A Los Angeles developer of film studios plans to build a five-stage, state-of-the-art studio complex in Clayton County, giving a hefty boost to film production in Clayton.

Clayton County Studios will be built between Lake City and Morrow and will be managed by Pacifica Ventures. The studio gives Pacifica Ventures an entry into the southeast and Georgia’s multi-billion-dollar film-making market. It will be the company’s second film-production studio in the United States. It has a nine-stage studio in Albuquerque, N.M., where hits like “Breaking Bad” and “The Avengers” were produced.
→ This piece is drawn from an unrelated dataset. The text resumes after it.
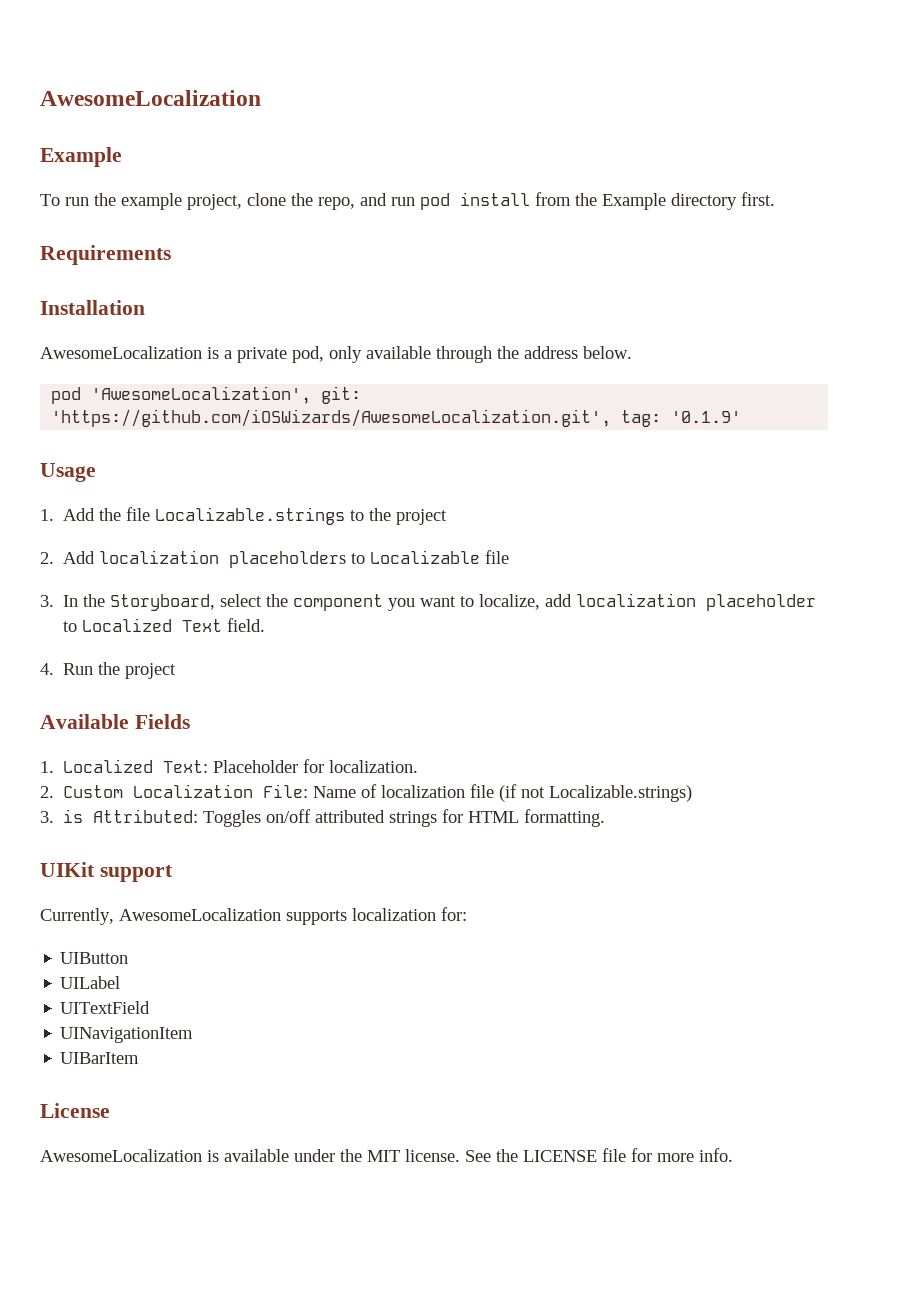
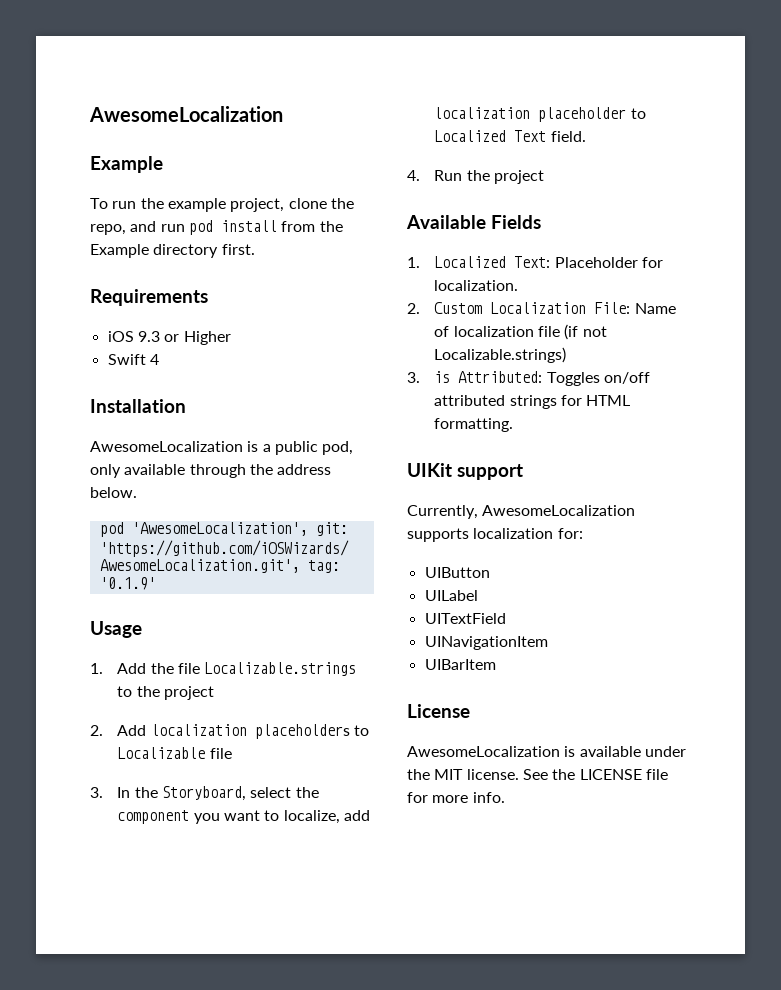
(171, 255) none -> [107,331,231,345] [107,354,159,365] // iOS 9.3 or Higher // Swift 4
[237,347,287,363] private -> [274,441,318,455] public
“We welcome Clayton County Studios to the Georgia film community and are excited to have a new top-of-the-line studio to offer the hundreds of film and television productions looking for studio space in Georgia each year,” said Lee Thomas, Deputy Commissioner of the Georgia Film, Music & Digital Entertainment Office. “The film industry spent more than $2 billion in Georgia last year and is still growing, and the new studio will have a significant fiscal impact on the local economy.”

Pacifica Ventures said it will spend at least $12 million on the Clayton project. The studios will be on 27 acres directly across the street from the National Archives in Morrow. The site already is occupied by a former Ingles supermarket that was turned into a sound studio several years ago. That facility will be incorporated in the Clayton project, said Matt Rauchberg, senior vice president of business development at Pacifica Ventures. The facility will be used for set construction and storage.

“We look forward to working with the local community, and the local schools and colleges to support and expand training and internship programs for the entertainment production industry and create new opportunities for local residents,” Rauchberg said.

Groundbreaking on the first phase is expected to be in September, Rauchberg said. The five sound studios will be between 18,000 and 20,000 square feet each, Rauchberg said. They will be built in pairs with connecting doors. The complex will also include production offices, post-production space, a green screen, mill and construction space and a commissary.

In 2015, Clayton bought three acres formerly owned by the U.S. Postal Services and combined that with 17 acres already owned by the county with a goal of attracting a studio complex.

Rauchberg said the company chose Clayton because of its proximity to Hartsfield-Jackson International Airport and downtown Atlanta.

Clayton County Commissioner Sonna Singleton called the project “a great economic development win.” The complex will be built in her district.

Clayton Studio will be smaller than Fayette County's Pinewood Studios, which opened in 2014 with five sound stages and about 400,000 square feet of space.

In addition to the Clayton project, Pacifica Ventures is pursuing a project in the United Kingdom, Rauchberg said.

Clayton opened its film and entertainment office in 2010 and has since been the production site for such movies and television shows as “The Hunger Games: Catching Fire”, “The Odd Life of Timothy Green”, “Revolution” and “Zombieland.”